**TRECHO DO DOCUMENTO:**
Robin Dunbar, psicólogo evolucionista e antropólogo da Universidade de Oxford, no Reino Unido, cujo trabalho se concentra principalmente sobre o comportamento de primatas, acredita que a religião pode ter evoluído como uma adaptação grupal.

Dunbar afirma que a religião é uma espécie de cola que mantém a sociedade unida. Os seres humanos podem ter a desenvolvido como uma forma de promover a cooperação em grupos.

Primatas (não só seres humanos) tendem a viver em grupos, pois isso os beneficia de várias maneiras. Por exemplo, a caça em grupo é mais eficaz do que fazer isso sozinho. Mas viver em grupos também podem ter desvantagens – alguns indivíduos podem tirar proveito do sistema.

Imagine um grupo grande no qual todo mundo caça, menos um indivíduo. No entanto, todo mundo come essa caça. Esse “folgado” aumenta os custos sociais para alguns indivíduos, que precisam caçar mais, e ainda assim dividir a comida com quem não caçou. Como resultado, os explorados podem tornar-se menos dispostos a “apoiar o contrato social”. Na ausência de benefício suficiente para compensar seus esforços, os indivíduos que não quiserem mais tolerar os folgados podem trocar de grupo para um menor, com menos custos.

**EXTRATOS DE DADOS:**
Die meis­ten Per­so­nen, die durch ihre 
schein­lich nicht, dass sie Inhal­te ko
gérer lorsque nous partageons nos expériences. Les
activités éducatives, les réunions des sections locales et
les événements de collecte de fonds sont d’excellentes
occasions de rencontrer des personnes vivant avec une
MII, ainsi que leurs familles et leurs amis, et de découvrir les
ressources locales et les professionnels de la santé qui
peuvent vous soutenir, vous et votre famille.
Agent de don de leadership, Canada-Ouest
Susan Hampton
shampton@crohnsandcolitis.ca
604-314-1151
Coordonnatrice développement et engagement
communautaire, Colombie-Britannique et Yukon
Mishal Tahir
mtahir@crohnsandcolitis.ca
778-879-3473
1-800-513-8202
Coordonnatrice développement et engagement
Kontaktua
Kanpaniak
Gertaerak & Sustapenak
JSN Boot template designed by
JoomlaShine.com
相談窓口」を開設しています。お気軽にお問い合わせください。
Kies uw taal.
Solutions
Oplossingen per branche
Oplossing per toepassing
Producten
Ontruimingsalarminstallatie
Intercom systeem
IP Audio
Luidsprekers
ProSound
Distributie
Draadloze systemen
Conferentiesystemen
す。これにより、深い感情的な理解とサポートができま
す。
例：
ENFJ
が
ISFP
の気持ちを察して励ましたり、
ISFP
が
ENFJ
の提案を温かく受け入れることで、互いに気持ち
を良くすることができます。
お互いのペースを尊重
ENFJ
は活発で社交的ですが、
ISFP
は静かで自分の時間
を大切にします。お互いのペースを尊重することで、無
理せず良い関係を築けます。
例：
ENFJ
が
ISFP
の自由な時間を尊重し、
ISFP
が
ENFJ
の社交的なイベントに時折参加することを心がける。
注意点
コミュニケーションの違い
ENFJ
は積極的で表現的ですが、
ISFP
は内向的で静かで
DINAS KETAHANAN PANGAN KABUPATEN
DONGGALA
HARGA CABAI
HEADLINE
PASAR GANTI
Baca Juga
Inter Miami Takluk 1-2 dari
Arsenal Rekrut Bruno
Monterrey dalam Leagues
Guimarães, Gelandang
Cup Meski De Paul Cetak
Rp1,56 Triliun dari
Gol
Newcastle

**INSTRUÇÕES DO EXERCÍCIO:**
a - Substitua "cola" por "argamassa" ao reproduzir o trecho sobre a religião como adaptação grupal, começando nas palavras "Dunbar afirma que" e parando depois de "cooperação em grupos.".
b - Segundo o trecho sobre a religião como adaptação grupal, em que universidade trabalha Robin Dunbar?

**LISTA DE SOLUÇÕES:**
a -
Dunbar afirma que a religião é uma espécie de argamassa que mantém a sociedade unida. Os seres humanos podem ter a desenvolvido como uma forma de promover a cooperação em grupos.

b - Na Universidade de Oxford, no Reino Unido.